To those who complain that ultimately all fund managers must sum up to the market, bear in mind that not all stock market money is held by institutions, and in most years the average active manager beats the benchmark slightly before fees - and loses to it slightly after fees. Active is close to a "zero-sum" game, but there is an opportunity for more to win than to lose.

So this research offered a lifeline justification for active managers, who are, after all, vital to the job of price discovery. Some pension funds, for example, insist that managers bidding for a mandate should reveal their active share, and offer an explanation if it is lower than 75. Others voluntarily publish their active share. And, full disclosure, I argued in a book in 2010 that managers should be required to publish active share. This, I thought, would be a defence against closet indexing, which was helping to create asset bubbles.

But now comes the riposte from researchers at AQR, a New York-based fund manager, who went to the Cremers/Petajisto data-set and crunched it again. They found that the apparent outperformance of active managers could be attributed to the small-size effect.

They divided funds according to the benchmark they tracked, and found that those with the highest active share were overwhelmingly those that tracked small-cap indices. This makes sense. There are more stocks in small-cap indices; managers tracing large-cap indices, with well-researched stocks, will inevitably be closer to the index.

Sorting funds on their active share turned out to be another way of sorting them according to their benchmarks.
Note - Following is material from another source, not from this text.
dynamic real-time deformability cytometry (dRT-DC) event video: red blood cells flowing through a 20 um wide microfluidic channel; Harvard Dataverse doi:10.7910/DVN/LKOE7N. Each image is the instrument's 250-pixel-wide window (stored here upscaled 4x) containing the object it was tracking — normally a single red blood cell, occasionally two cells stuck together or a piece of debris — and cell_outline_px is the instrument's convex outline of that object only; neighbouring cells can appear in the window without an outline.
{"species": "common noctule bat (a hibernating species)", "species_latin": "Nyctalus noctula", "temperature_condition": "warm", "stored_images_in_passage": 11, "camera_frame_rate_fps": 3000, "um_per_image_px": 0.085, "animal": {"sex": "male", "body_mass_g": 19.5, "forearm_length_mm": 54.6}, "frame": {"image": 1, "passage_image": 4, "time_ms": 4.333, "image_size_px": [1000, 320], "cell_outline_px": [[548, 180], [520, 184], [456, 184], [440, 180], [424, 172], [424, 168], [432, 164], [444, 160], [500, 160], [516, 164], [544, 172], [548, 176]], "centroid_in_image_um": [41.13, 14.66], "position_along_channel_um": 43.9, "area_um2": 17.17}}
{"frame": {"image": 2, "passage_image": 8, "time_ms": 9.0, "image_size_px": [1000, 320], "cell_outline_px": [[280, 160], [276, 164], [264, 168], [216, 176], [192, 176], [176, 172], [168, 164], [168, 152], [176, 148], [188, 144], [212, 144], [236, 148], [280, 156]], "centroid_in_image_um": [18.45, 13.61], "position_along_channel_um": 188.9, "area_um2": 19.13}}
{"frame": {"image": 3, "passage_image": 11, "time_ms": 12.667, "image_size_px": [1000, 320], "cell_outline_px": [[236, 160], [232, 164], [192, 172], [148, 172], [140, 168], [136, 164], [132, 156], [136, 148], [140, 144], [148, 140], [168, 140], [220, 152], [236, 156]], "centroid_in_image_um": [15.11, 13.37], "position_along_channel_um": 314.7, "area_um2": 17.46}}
Once the AQR team produced results for each of the 17 benchmark indices used in the Cremers and Petajisto study, they found that high active share funds outperformed closet indexers in eight, but lost to them in nine.

As small-cap stocks fared well over the period of the study, from 1990 to 2009, high active share funds overall fared best. But it did not follow from this that managers with a high active share had a stronger chance than anyone else of outperforming their own benchmark.

What is left of the active share? Its use as a measure to work out whether an "active" manager should be charging high fees is undimmed. As well as the composition of their portfolios, funds might also be required to publish their tracking error - the extent to which their returns differ from index returns.

But the seductive finding that small concentrated bets had a stronger chance to outperform is badly damaged. Instead this research would point more towards "smart beta" strategies - which cynics will point out is what AQR offers. These take a benchmark index but weight it differently, screening for cheap stocks, or high dividends, or whatever. Such strategies have a good chance to outperform, albeit not by much. They will have low active share.

Provided they charge low fees, such low active-share management can make sense.

High-conviction concentrated bets have a better chance to outperform by a big margin. But high active-share on its own brings just as great a risk of underperformance. Managers who use such a strategy have to demonstrate that they have skill - and that is difficult. The case for conventional active management looks that much weaker.